COVID-19 sure has thrown up challenges for individuals, families, businesses and industries.  Although primarily a medical crisis, the economic crisis that has accompanied the COVID-19 pandemic is significant.  With the world effectively going into lockdown,  many people lost their jobs overnight and others had their income drastically reduced.  For tenants and property owners it has been and continues to be a difficult time.

In the early days of the pandemic we saw some government announcements pertaining to tenancy and then a period uncertainly whilst legislation was drawn up, agreed upon and passed.  Initially proposed changes to legislation were heavily weighted toward tenants and essentially unmanageable by those at the frontline, property managers. We were very fortunate in QLD to have the Real Estate Institute of Queensland (REIQ), with some great leadership from CEO Antonio Mercorella, stand up for property owners to ensure a fair and balanced approach to legislation changes.

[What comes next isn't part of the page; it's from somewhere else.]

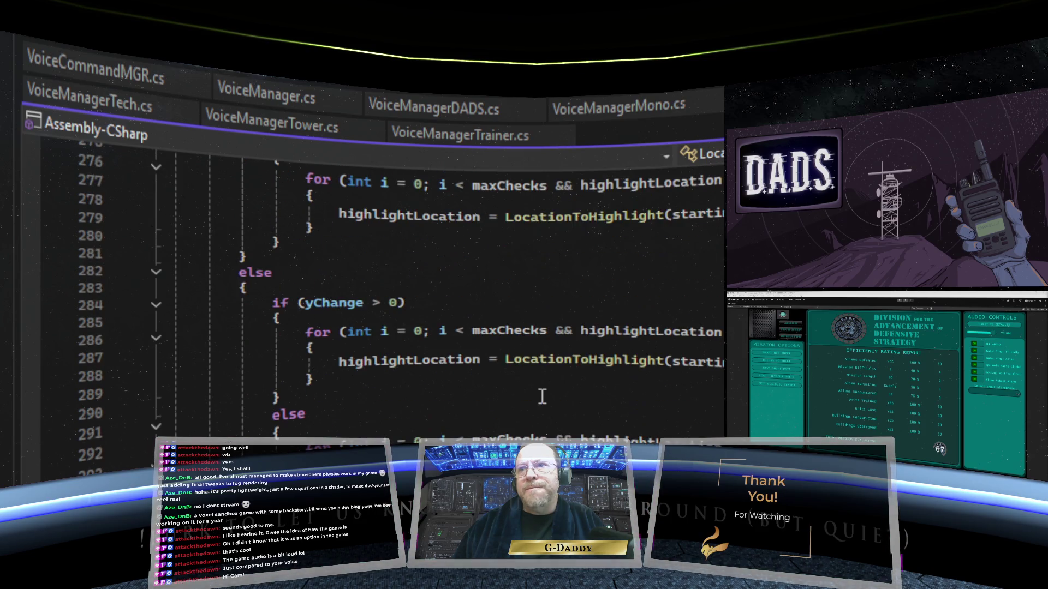
pyautogui.scroll(-5, 542, 397)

Here’s a quick summary of some of the key components of the COVID-19 legislative changes that are in effect, see below:

  • Tenants who are suffering excessive hard because of COVID-19 and cannot meet their rental commitments cannot be evicted or listed on a tenancy database for rental arrears.
  • Fixed term tenancy agreements set to expire during the COVID-19 pandemic will be extended to 30th September 2020 unless the tenant wants a shorter term.
  • COVID-19 impacted tenancies can only be ended based on a narrow set of approved reasons – e.g. owner needs to move back in, property is to be sold, tenant experiencing domestic violence, property not in good repair on moving in.  Prescribed notice periods must be adhered to.
  • Capped break lease fees.
  • Owner obligations for routine repairs relaxed.
  • Tenants may refuse physical entry for non-essential reasons.
  • Tenants and owners should work together to reason agreement regarding rental negotiations and must undertake conciliation to resolve disputes.

Please note, however, that the devil is in the detail, for example, the definition of excessive hardship and if a tenancy is COVID-19 impacted is the main determining factor regarding whether a tenancy is COVID-19 impacted.   Essentially a person is suffering excessive hardship if are unable to work or have had work reduced due to COVID-19 AND have suffered a loss of 25% income or more OR they their rent payable is more than 30% of their income.

Much of the information from this article comes from a handy resource provided by the Residential Tenancies Authority, which you can find here.  There are some great resources out there to help property owners, tenants and property managers to further understand the details of the legislation and its implementation.

As Property Managers, we have had to dramatically change our practices early on in regards to the conduct of open houses, routine inspections and having maintenance attended to, whilst working with property owners and tenants who have suffered loss of income and financial hardship.  We have been pleased that the vast majority of tenants did all they could to continue their rental payments and obligations and where this was testing, owners tried their best to accomodate, within their means also.  It’s heartening to know that in a time of crisis, most people try to do the right thing by each other.